Fatale hypocrisie. Les à-l’abri et leur honteuse rhétorique

L’un de mes fils, étudiant, est allé à la journée organisée par le CROUS pour les jobs d’été. Une énorme file d’attente s’étendait largement sur le boulevard. Il y a vu, me dit-il, des étudiants munis de CV, mais aussi des gens d’âge mûr avec des papiers de Pôle Emploi. Voilà la réalité du terrain. Le chômage s’étend, le temps des expulsions locatives est revenu, nous croiserons de plus en plus de personnes à la rue et nous pourrons nous demander à quand notre tour. Le président conte fleurette, le premier ministre joue du menton avec les petites gens, le maire de Paris songe à embellir à grand frais les places de la capitale, les riches s’enivrent de toujours plus de richesses, le peuple trinque et souffre.

C’est dans ce contexte qu’un éditorialiste du magazine catholique La Vie, Jean-Claude Guillebaud, dénonce… l’innocence. « Il faut se méfier de l’innocence », dit-il. Quel scandale. Cette phrase est une phrase de serpent. C’est avec de telles phrases que des millions d’enfants ont été abusés par des adultes, physiquement ou psychologiquement. C’est avec une telle conception de l’homme que l’Église est devenue de plus en plus gangrenée par la corruption des cœurs et des esprits. Se méfier de l’innocence, c’est ne pas croire en Dieu, c’est secrètement haïr Dieu et aimer, en guise de Dieu, le mal.

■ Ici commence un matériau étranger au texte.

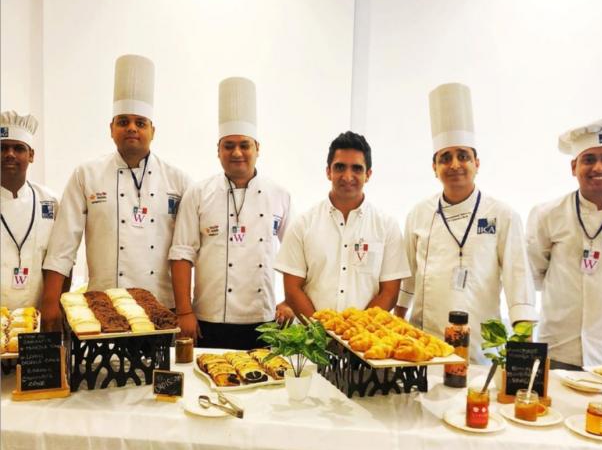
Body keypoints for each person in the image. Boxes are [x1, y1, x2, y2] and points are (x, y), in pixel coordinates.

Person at [40, 54, 191, 331]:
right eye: (123, 121)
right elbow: (63, 245)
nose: (131, 128)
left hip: (162, 308)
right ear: (111, 129)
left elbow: (186, 250)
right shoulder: (87, 174)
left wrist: (186, 310)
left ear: (153, 131)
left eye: (140, 122)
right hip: (103, 309)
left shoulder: (178, 180)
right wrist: (50, 302)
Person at [395, 83, 537, 363]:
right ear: (434, 168)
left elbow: (518, 278)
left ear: (477, 163)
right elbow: (408, 276)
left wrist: (524, 344)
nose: (454, 165)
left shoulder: (503, 214)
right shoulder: (418, 214)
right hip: (423, 342)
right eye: (445, 158)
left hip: (481, 345)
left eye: (463, 156)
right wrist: (397, 319)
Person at [170, 77, 293, 349]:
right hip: (209, 317)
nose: (237, 153)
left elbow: (296, 258)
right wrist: (184, 311)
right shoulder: (198, 193)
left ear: (257, 148)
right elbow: (181, 255)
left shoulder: (279, 195)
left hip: (263, 318)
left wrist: (289, 302)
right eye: (228, 146)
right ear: (218, 151)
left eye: (244, 145)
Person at [527, 119, 602, 367]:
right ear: (573, 167)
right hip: (560, 349)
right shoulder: (547, 214)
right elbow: (532, 275)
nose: (599, 167)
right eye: (588, 159)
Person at [275, 131, 410, 319]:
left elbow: (389, 293)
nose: (347, 176)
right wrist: (321, 330)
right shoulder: (303, 224)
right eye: (340, 167)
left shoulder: (387, 226)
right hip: (310, 334)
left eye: (357, 168)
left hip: (365, 336)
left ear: (368, 174)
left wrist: (355, 330)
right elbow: (292, 289)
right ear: (328, 172)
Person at [1, 111, 62, 309]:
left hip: (38, 316)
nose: (10, 154)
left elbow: (61, 259)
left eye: (18, 148)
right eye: (2, 148)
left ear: (31, 155)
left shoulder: (50, 201)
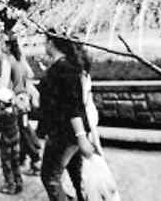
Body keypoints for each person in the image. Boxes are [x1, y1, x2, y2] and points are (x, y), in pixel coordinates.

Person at [37, 29, 94, 201]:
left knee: (50, 177)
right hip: (68, 132)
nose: (44, 45)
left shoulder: (64, 69)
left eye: (45, 42)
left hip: (63, 133)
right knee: (75, 173)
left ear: (51, 43)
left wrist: (81, 137)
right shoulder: (65, 66)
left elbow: (72, 106)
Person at [0, 34, 41, 176]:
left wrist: (0, 98)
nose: (0, 46)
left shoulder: (7, 61)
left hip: (15, 102)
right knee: (23, 129)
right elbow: (30, 74)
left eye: (2, 43)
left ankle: (35, 159)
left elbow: (3, 85)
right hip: (24, 101)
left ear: (8, 45)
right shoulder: (19, 59)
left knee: (22, 132)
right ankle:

Spirituellement cette phrase est maléfique. Et comme tout ce qui est maléfique spirituellement, politiquement elle est empoisonnée aussi.

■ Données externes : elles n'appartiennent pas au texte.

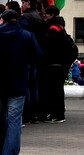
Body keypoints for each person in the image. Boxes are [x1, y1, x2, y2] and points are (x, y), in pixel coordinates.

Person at [0, 9, 42, 153]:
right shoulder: (27, 36)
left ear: (2, 20)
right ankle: (10, 152)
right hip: (18, 84)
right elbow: (38, 56)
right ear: (17, 20)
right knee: (14, 121)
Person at [19, 0, 45, 126]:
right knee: (35, 85)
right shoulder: (40, 17)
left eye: (23, 2)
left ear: (28, 2)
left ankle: (27, 113)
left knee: (27, 84)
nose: (22, 5)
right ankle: (35, 113)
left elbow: (22, 35)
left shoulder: (25, 18)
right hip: (37, 53)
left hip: (27, 54)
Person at [40, 5, 70, 123]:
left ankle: (57, 114)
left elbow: (50, 47)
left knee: (54, 90)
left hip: (54, 63)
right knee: (58, 89)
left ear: (52, 15)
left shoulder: (53, 29)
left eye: (46, 14)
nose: (44, 16)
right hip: (61, 64)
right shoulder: (60, 27)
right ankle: (58, 113)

Son discours retors commence par prétendre qu’aujourd’hui on veut déculpabiliser l’argent et le mensonge, pour ensuite conclure en substance qu’il n’y a ni innocents ni coupables, que le mal est en chacun de nous et que c’est là que nous devons le chercher, plutôt que de nous en prendre à des causes extérieures ou à certaines personnes. Discours mensonger de bout en bout, récupérant au passage les stigmatisations raciales comme si le fait de dénoncer le mal des abuseurs était de la même nature, et dans sa rhétorique tordue prétendant qu’on déculpabilise le mal pour conclure qu’il n’y a pas à combattre le mal sinon en nous-mêmes.

Aujourd’hui le mal n’est pas déculpabilisé, il est au contraire exposé, notamment par les militants et par les lanceurs d’alerte. Grâce à eux ce qui voudrait rester caché devient visible : l’iniquité des puissants, les moyens par lesquels ils ont acquis et conservent leur domination, leurs mensonges, leur cynisme, leurs abus sont dénoncés et mis en évidence. Et si nous sommes souvent sans recours face à leur iniquité, face au chômage qu’elle engendre, face à la surveillance dont nous sommes l’objet, nous ne le resterons pas toujours, les dominants savent que leur système peut être renversé, qu’il est même fatalement promis à périr. Car la vie et la vérité l’emportent toujours, à la fin. Et déjà, quand c’est possible, la dénonciation du mal entraîne des sanctions : ainsi par exemple avons-nous évité de nous retrouver en position d’élire DSK président. Mince victoire, dira-t-on peut-être, mais elle n’est pas si mince et d’autres l’accompagnent, au quotidien, dans notre vie, même si elles sont moins visibles. La justice n’avance pas vite, mais elle avance en profondeur. Il nous faut garder foi en elle, et courage.